- **Provided text**:
[START]

Saturday, February 26, 2011

263.Gazientep, Turkey


 Cold and clear. Part of this town is carved right into the stone of the mountainside. The bus depot is in the middle of a busy marketplace with lots of taxis, horse-drawn wagons and trucks. This is probably a very nice place in the summer, but I only stay for two hours and then continue in a new, luxurious bus heading northeast into a gray afternoon snowstorm.


I get a seat in the very front of the bus across from the driver so I get to watch the heavy globs of wet snow splat on the wide windshield and get piled into sloppy heaps by the wipers. The highway tarmac soon disappears under the snow and the bus seems to be sliding down a tunnel plowed through six-foot drifts into the night.


Dawn: still snowing, everything is white or gray; no forms are visible—only differences in light intensity. I don’t know how the driver manages to tell which is highway and which is snowdrift and I guess he can’t either because we slide off the road into a snow berm.

[END]

- **Tasks to perform**:
1/ Answer these questions about the travel account:
(a) How long does the writer stay in the town before boarding the next bus?
(b) Where is the bus depot?
(c) What happens to the bus at dawn?
2/ What happens next? Write the next part of the travel account, picking up right after the bus slides into the snow berm.
The entries placed after the travel account have no part in this work.

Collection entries
[START]

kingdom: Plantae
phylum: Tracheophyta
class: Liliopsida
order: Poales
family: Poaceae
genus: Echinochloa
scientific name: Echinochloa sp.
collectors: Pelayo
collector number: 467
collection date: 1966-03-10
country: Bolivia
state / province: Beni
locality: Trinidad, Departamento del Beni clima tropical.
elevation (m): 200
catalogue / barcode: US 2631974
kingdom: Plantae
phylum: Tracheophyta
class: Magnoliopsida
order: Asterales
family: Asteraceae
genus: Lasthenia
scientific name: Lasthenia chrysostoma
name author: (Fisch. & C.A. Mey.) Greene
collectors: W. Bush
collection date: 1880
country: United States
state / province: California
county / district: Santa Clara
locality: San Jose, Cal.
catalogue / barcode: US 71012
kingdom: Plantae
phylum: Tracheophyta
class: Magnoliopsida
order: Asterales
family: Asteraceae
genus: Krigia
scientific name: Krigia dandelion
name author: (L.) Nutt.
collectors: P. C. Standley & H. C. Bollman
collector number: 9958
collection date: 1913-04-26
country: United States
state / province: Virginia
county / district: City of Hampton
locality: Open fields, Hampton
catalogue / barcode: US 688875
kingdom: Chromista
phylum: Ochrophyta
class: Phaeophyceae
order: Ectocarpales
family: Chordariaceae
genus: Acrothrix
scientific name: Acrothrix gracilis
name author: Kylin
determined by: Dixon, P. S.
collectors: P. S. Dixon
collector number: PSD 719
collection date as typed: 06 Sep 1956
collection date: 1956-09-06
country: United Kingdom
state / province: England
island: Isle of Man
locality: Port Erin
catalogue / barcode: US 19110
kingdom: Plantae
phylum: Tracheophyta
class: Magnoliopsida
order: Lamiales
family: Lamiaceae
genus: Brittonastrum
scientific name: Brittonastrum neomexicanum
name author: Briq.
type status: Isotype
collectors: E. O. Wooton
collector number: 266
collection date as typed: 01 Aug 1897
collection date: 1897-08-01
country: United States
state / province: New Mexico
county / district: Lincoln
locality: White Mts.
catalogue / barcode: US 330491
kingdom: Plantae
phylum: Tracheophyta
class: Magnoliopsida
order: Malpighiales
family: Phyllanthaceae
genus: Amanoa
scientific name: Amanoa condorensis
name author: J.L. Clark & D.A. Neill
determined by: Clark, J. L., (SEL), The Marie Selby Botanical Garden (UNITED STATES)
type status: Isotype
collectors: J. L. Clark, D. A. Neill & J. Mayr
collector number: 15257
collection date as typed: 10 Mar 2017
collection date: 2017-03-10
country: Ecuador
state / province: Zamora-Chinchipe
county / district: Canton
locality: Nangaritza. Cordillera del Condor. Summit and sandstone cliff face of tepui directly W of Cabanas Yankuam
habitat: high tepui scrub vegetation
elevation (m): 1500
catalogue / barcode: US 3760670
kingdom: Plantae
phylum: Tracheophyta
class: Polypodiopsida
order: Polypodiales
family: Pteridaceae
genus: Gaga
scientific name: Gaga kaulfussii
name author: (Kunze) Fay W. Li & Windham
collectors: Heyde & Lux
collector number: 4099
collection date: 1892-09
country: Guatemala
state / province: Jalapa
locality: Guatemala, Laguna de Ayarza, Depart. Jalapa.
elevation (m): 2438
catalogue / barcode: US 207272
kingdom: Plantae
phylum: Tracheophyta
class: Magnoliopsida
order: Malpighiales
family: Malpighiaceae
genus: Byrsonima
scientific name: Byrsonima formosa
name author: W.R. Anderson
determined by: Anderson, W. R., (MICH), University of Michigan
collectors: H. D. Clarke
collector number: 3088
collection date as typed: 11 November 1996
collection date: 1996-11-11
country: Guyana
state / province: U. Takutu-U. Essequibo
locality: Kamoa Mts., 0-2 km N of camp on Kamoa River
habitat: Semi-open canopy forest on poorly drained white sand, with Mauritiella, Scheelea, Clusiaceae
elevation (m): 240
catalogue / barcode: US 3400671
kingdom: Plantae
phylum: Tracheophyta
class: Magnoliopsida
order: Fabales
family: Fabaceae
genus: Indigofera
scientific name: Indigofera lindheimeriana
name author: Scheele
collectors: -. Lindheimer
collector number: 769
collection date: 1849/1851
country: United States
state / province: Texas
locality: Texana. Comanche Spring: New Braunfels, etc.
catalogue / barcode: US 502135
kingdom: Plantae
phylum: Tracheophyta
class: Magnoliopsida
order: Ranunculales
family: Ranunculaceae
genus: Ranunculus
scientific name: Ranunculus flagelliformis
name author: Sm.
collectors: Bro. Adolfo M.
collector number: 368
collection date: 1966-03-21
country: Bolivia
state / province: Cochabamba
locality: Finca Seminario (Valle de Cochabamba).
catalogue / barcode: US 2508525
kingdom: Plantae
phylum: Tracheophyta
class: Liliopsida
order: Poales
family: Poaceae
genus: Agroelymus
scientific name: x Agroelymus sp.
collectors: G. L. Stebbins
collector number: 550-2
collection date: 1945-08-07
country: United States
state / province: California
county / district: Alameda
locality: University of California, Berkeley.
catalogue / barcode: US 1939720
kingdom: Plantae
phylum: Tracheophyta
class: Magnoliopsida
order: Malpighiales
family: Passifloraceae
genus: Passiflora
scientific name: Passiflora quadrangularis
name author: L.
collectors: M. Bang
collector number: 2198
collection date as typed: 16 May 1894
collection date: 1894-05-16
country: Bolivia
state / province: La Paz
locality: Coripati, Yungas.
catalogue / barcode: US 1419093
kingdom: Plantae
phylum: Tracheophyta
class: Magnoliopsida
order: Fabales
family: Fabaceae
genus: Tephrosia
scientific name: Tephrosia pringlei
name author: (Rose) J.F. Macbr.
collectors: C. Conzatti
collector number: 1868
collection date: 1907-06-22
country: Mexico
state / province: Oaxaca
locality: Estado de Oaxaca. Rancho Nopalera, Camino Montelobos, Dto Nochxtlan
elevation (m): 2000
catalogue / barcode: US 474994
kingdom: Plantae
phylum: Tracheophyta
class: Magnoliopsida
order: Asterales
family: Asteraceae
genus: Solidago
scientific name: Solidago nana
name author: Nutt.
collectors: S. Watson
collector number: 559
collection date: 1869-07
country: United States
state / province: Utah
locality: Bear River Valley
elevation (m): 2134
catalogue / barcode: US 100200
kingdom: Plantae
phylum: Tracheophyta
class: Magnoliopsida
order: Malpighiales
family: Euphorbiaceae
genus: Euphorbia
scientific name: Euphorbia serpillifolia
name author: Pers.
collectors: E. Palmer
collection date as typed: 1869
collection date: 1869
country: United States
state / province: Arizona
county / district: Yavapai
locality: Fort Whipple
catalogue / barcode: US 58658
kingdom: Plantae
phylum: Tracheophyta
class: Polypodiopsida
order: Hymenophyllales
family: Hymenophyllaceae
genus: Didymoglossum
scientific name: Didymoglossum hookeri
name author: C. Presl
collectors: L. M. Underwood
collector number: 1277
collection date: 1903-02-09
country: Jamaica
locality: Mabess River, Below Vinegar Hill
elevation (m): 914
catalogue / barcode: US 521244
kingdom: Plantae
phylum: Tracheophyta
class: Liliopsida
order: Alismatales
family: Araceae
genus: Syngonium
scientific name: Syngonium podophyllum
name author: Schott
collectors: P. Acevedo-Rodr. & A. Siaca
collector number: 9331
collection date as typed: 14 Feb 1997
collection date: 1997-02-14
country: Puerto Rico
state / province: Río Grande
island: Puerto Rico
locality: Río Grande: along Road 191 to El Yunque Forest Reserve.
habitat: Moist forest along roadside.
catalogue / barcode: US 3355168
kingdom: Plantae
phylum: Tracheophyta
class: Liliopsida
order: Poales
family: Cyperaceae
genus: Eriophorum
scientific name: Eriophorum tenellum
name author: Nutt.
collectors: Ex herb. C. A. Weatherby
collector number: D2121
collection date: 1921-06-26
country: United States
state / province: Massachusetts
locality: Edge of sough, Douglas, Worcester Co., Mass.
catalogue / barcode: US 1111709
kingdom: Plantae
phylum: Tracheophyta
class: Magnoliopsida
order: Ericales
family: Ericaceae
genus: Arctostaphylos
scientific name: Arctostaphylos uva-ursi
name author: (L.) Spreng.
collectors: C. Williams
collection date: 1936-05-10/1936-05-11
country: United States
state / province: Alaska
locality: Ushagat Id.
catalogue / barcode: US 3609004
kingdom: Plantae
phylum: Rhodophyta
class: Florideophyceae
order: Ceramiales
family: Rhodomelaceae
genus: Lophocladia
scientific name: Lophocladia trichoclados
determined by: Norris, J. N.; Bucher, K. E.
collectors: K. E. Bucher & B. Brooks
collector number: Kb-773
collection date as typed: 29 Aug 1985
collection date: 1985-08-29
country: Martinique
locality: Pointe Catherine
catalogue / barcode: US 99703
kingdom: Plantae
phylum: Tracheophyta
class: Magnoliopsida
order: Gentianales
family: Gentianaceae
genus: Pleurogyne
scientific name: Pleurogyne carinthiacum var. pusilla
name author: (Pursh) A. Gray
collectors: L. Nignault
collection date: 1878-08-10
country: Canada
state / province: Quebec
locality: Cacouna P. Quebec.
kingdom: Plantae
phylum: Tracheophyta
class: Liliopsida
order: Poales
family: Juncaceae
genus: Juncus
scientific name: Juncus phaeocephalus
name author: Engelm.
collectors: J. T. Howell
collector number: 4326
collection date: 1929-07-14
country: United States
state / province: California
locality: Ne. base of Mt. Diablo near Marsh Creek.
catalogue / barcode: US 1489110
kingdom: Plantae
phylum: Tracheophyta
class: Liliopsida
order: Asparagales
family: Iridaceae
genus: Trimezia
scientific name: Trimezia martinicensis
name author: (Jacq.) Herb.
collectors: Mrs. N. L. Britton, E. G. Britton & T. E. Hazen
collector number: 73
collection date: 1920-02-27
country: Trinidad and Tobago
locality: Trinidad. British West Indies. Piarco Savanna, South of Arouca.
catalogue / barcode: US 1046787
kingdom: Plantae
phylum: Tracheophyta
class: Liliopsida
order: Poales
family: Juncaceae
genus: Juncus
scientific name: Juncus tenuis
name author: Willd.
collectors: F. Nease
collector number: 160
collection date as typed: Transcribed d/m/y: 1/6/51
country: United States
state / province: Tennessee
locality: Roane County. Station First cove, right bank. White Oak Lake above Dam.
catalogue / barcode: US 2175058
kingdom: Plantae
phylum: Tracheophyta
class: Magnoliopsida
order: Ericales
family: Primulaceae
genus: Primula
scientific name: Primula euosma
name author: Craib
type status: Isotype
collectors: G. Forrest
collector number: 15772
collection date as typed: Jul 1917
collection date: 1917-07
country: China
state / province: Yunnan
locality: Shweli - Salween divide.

[END]

- **Solved tasks**:
1/
(a) Two hours.
(b) In the middle of a busy marketplace.
(c) It slides off the road into a snow berm.

2/
Everybody gets out to help push. Holy smoke-- my feet and hands are freezing! I’m really not dressed for this kind of thing—no gloves, no boots and only Adam’s thin reversible trench coat. I am thankful when the bus slides back onto the road and we can get back in.


Mid morning, the bus stops at a stone cabin for a tea break.


Inside the room is cold and wet, but since I am the only foreigner on the bus, they kindly offer me one of the few chairs near the big potbellied wood stove.

...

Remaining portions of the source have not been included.